The proton and neutron are both fermions, and a state containing two of them must be antisymmetric under exchange. If they are bound without any orbital angular momentum, the only way to make the state antisymmetric is for the two particles to occupy a spin singlet. So the ground state of the diproton or dineutron must have spin zero. Since the diproton and dineutron are both unstable, isospin symmetry tells us that spin-zero deuteron should also be unstable.
In the stable deuteron the state is made antisymmetric by the isospin part of the wavefunction: the deuteron is a (symmetric) spin triplet but an (antisymmetric) isospin singlet. (It's true but irrelevant that the deuteron wavefunction is only mostly $s$-wave; there's a small contribution of $d$-wave with two units of orbital angular momentum, but that doesn't change the symmetry arguments or the total nucleon spin.)

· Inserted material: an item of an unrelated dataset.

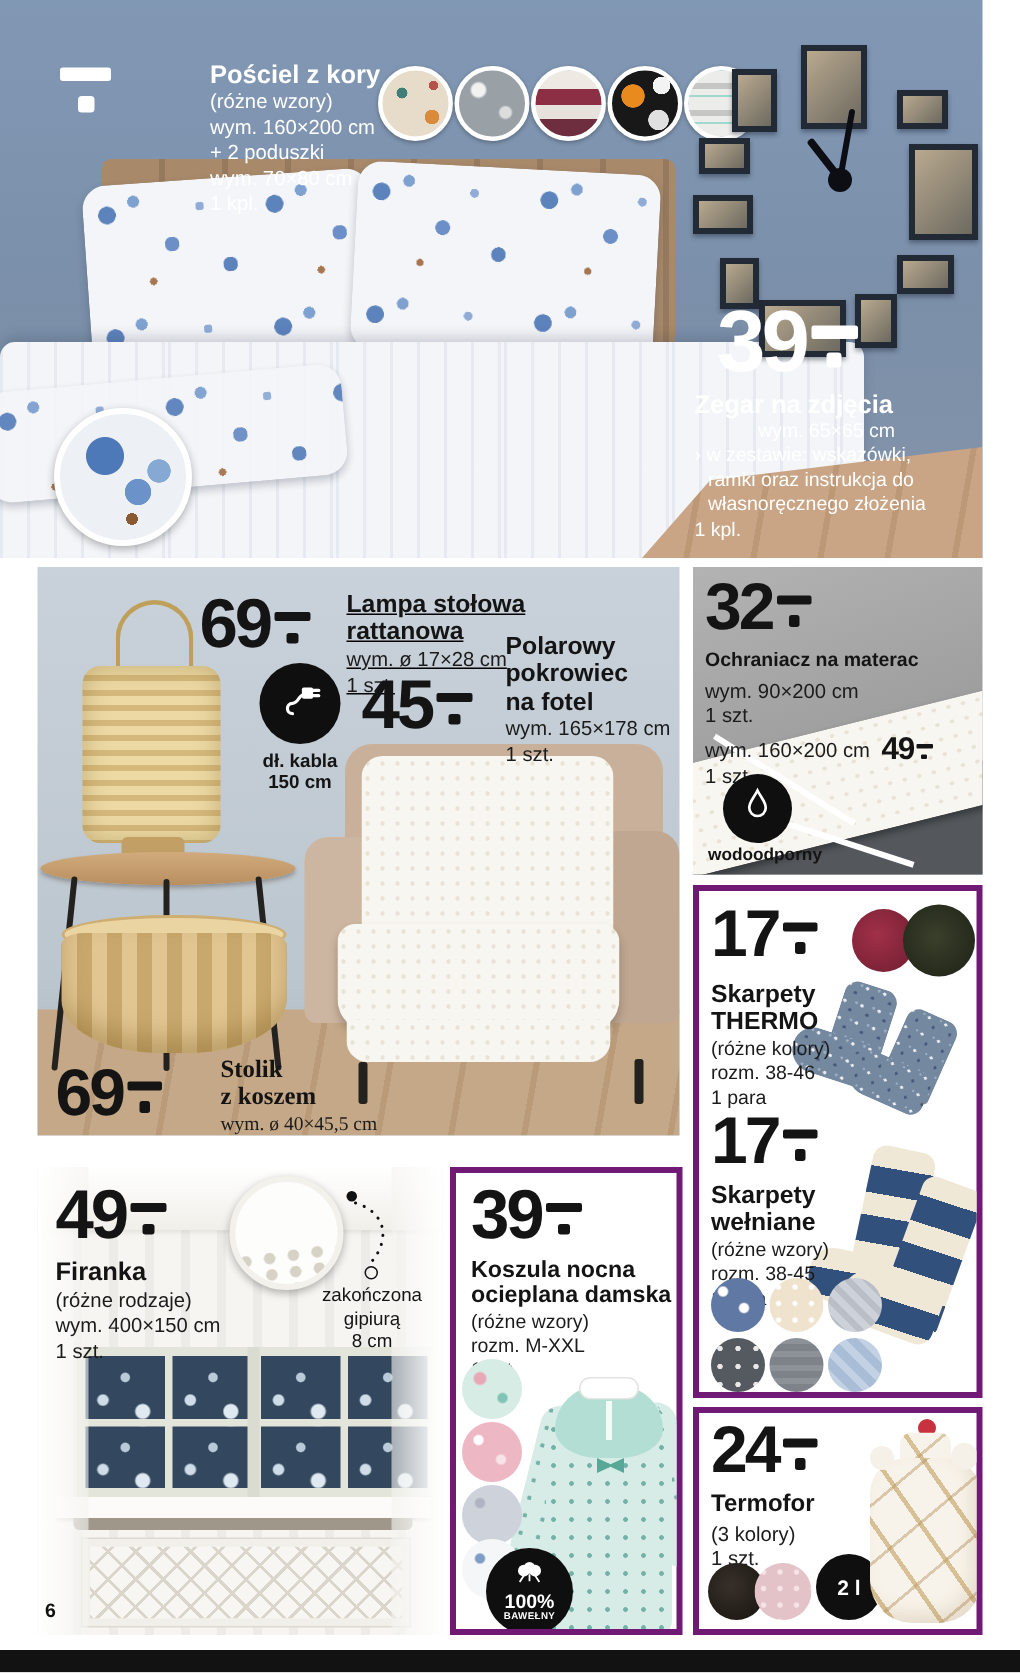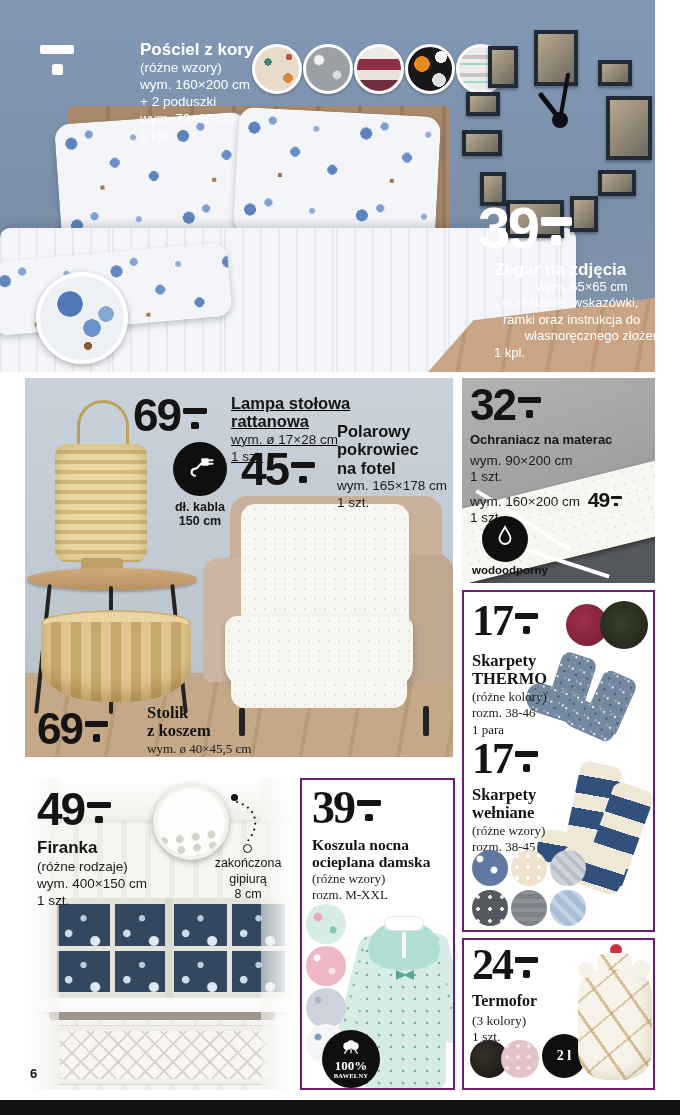"Zegar na zdjęcia" div.abs { left: 494px -> 463px }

If you prefer, you can turn this argument around. If it's the case that the strong interaction is more important than electrical repulsion in light nuclei, and if you found a stable two-nucleon state with zero angular momentum, you would expect to find that two-nucleon state for all allowed values of the charge: the dineutron, the deuteron, and the diproton. We don't find any evidence for stable dineutrons or diprotons, and we also don't find any spinless bound deuterons.